> _RECORDS PROVIDED_

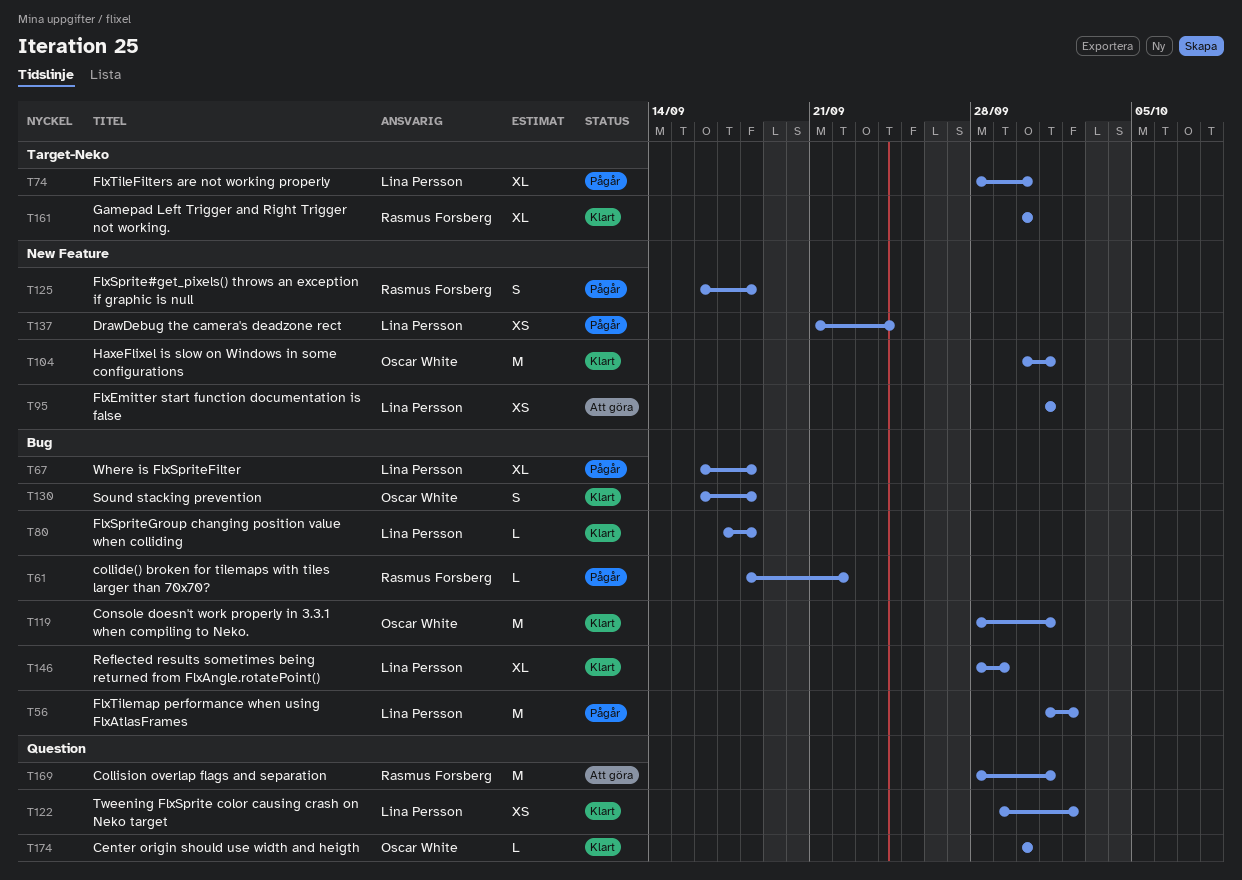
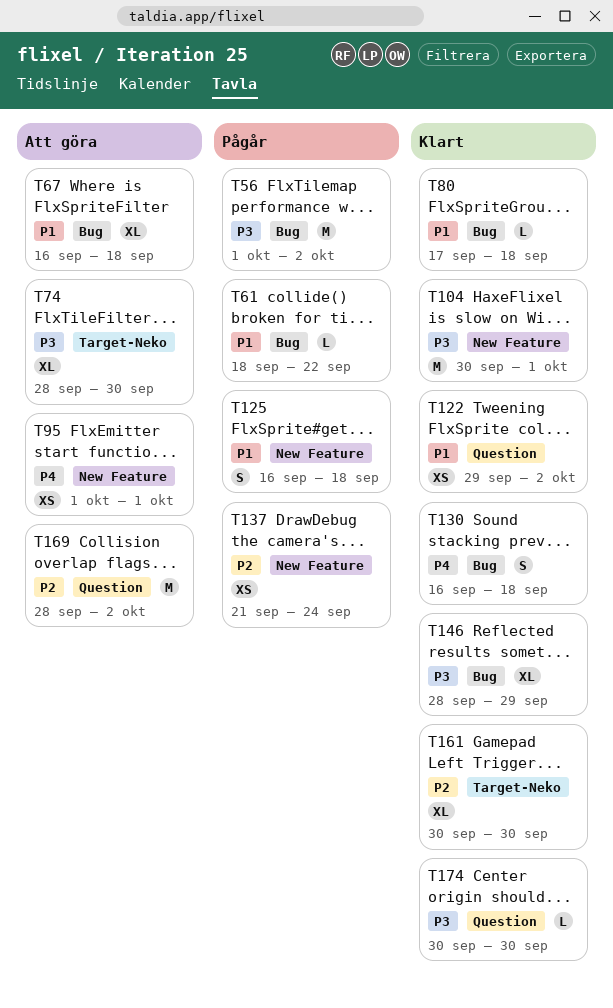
T67, status: Pågår -> Att göra
T74, status: Pågår -> Att göra
T119: present -> none
T169, due: Oct 1 -> Oct 2

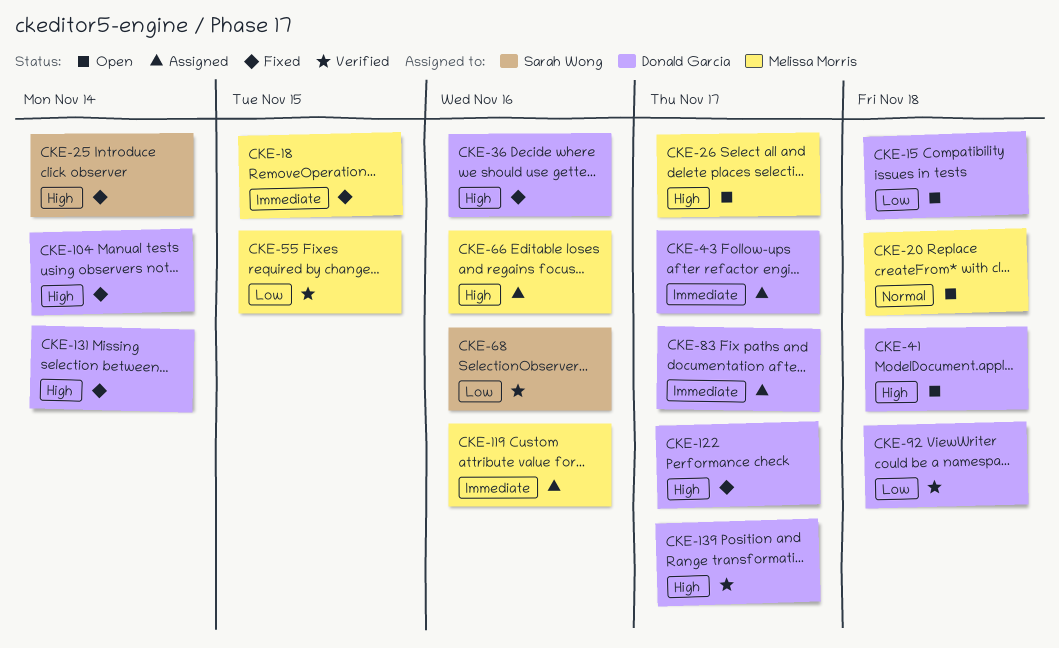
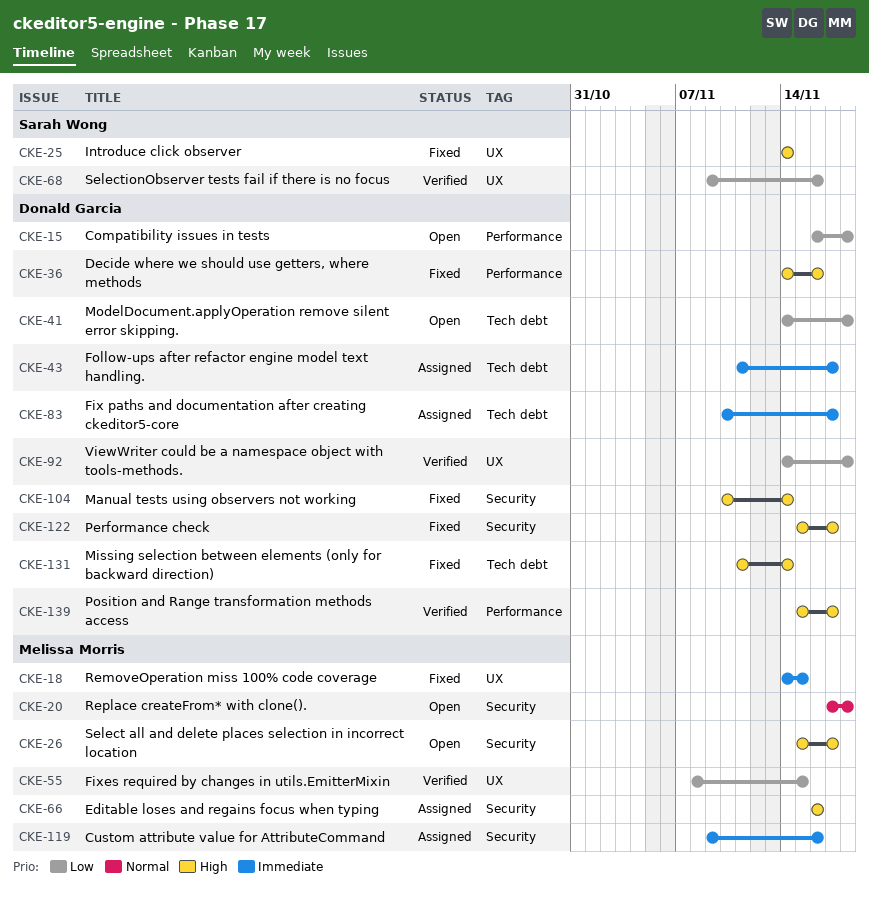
CKE-41, priority: High -> Low

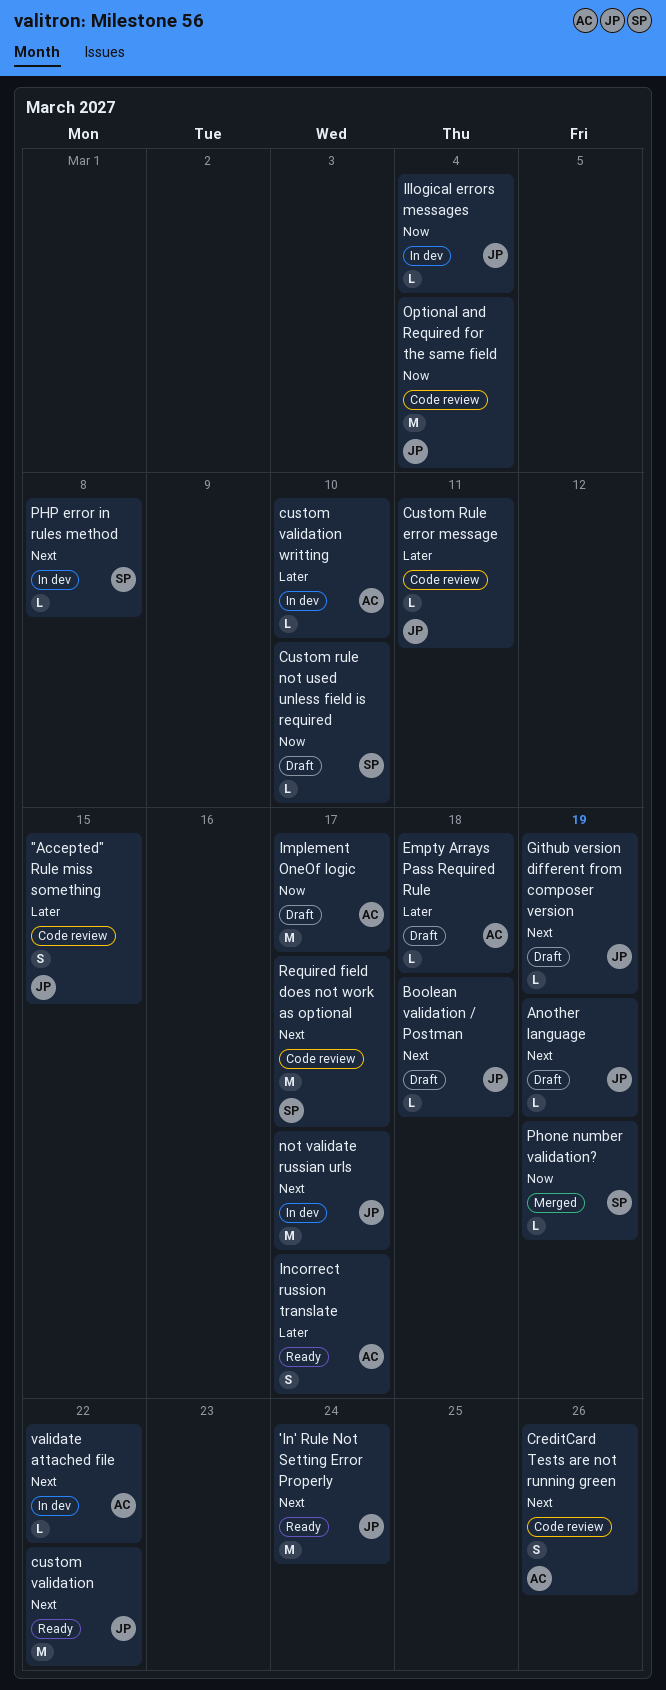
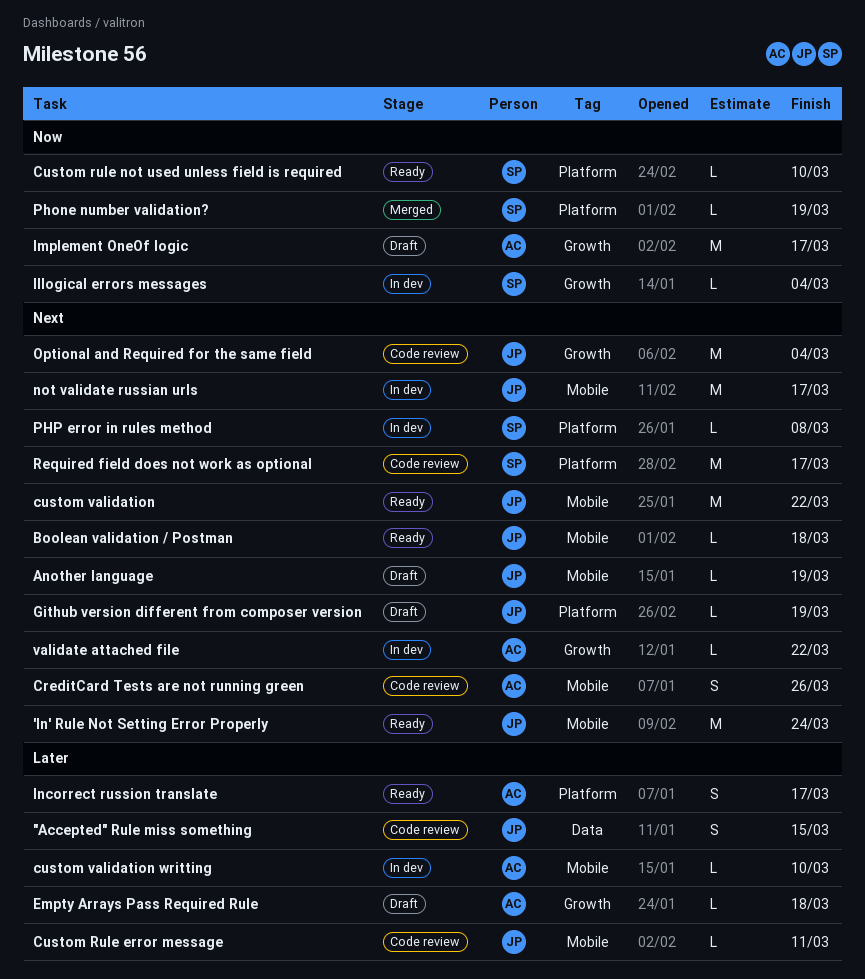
Boolean validation / Postman, status: Draft -> Ready
Custom rule not used unless field is required, status: Draft -> Ready
Illogical errors messages, owner: JP -> SP
Optional and Required for the same field, priority: Now -> Next

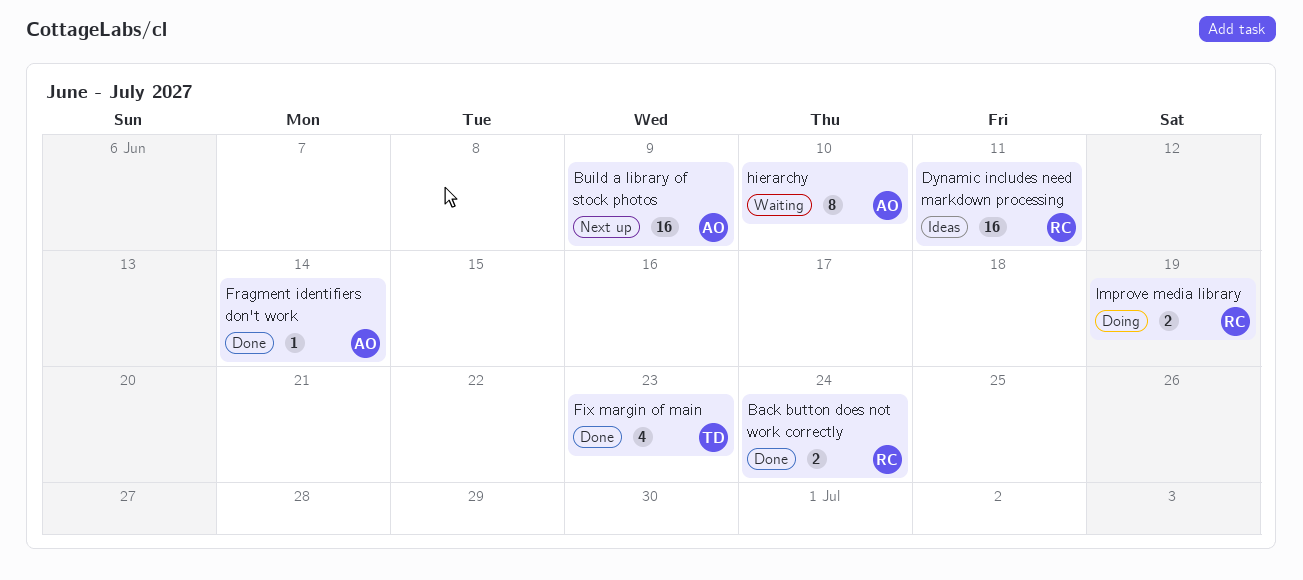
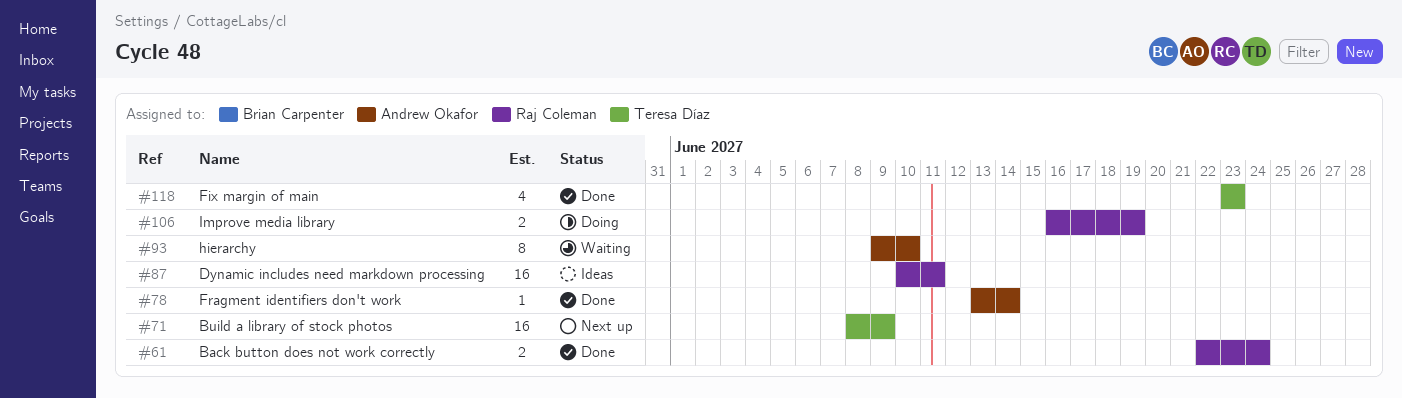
Build a library of stock photos, owner: Andrew Okafor -> Teresa Díaz

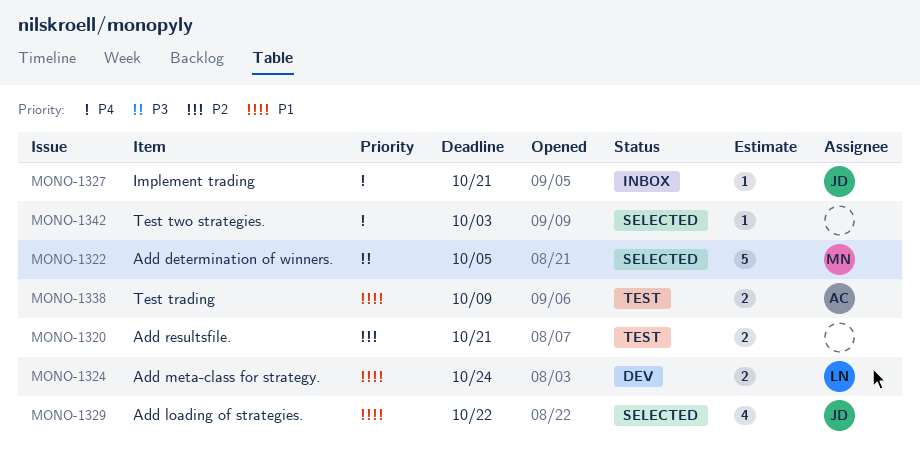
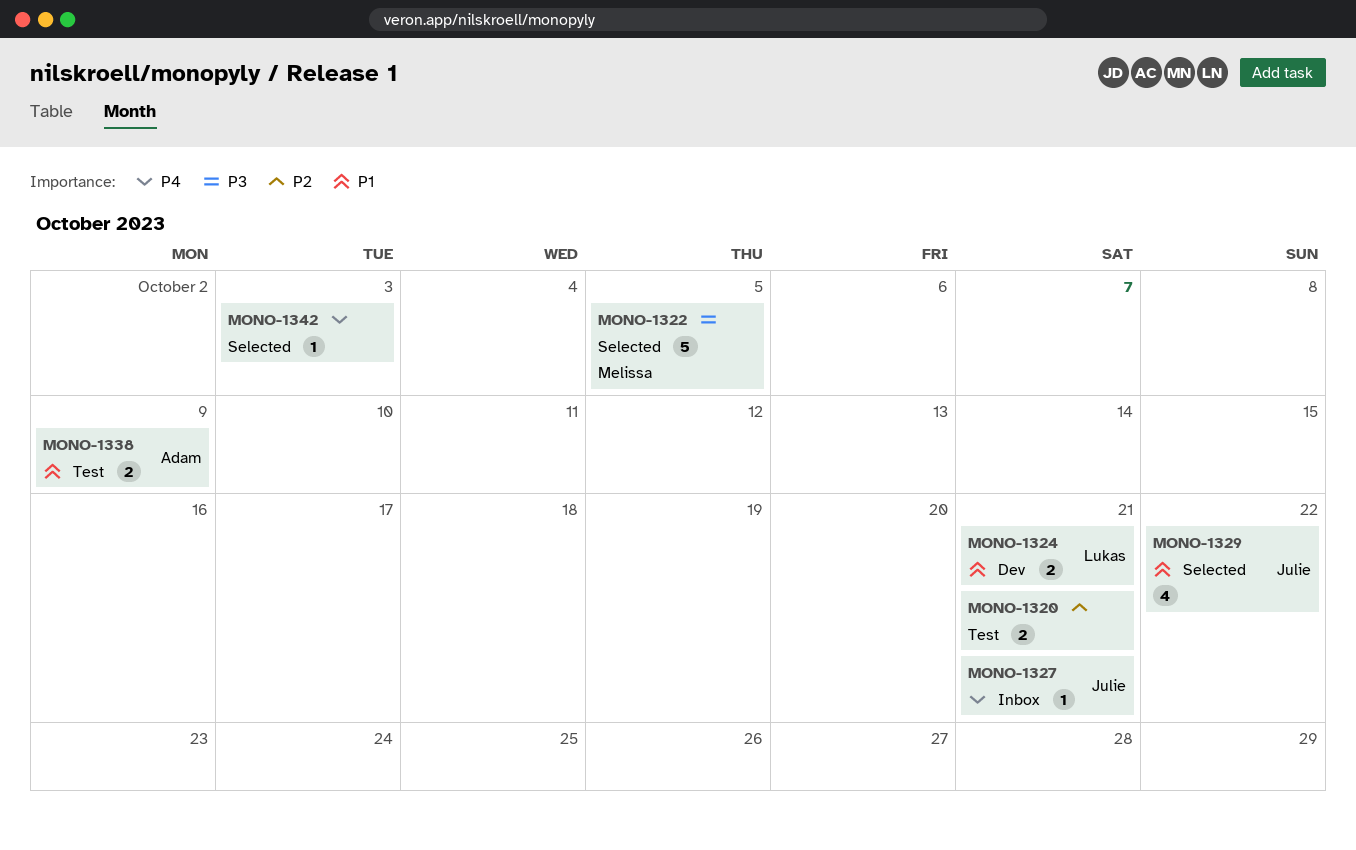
MONO-1324, due: Oct 24 -> Oct 21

> _ABOUT THIS EXERCISE_
Exclude the pictures and reproduce every entry exactly.

> _ANSWER TO THE PROBLEM_
T67, status: Pågår -> Att göra
T74, status: Pågår -> Att göra
T119: present -> none
T169, due: Oct 1 -> Oct 2

CKE-41, priority: High -> Low

Boolean validation / Postman, status: Draft -> Ready
Custom rule not used unless field is required, status: Draft -> Ready
Illogical errors messages, owner: JP -> SP
Optional and Required for the same field, priority: Now -> Next

Build a library of stock photos, owner: Andrew Okafor -> Teresa Díaz

MONO-1324, due: Oct 24 -> Oct 21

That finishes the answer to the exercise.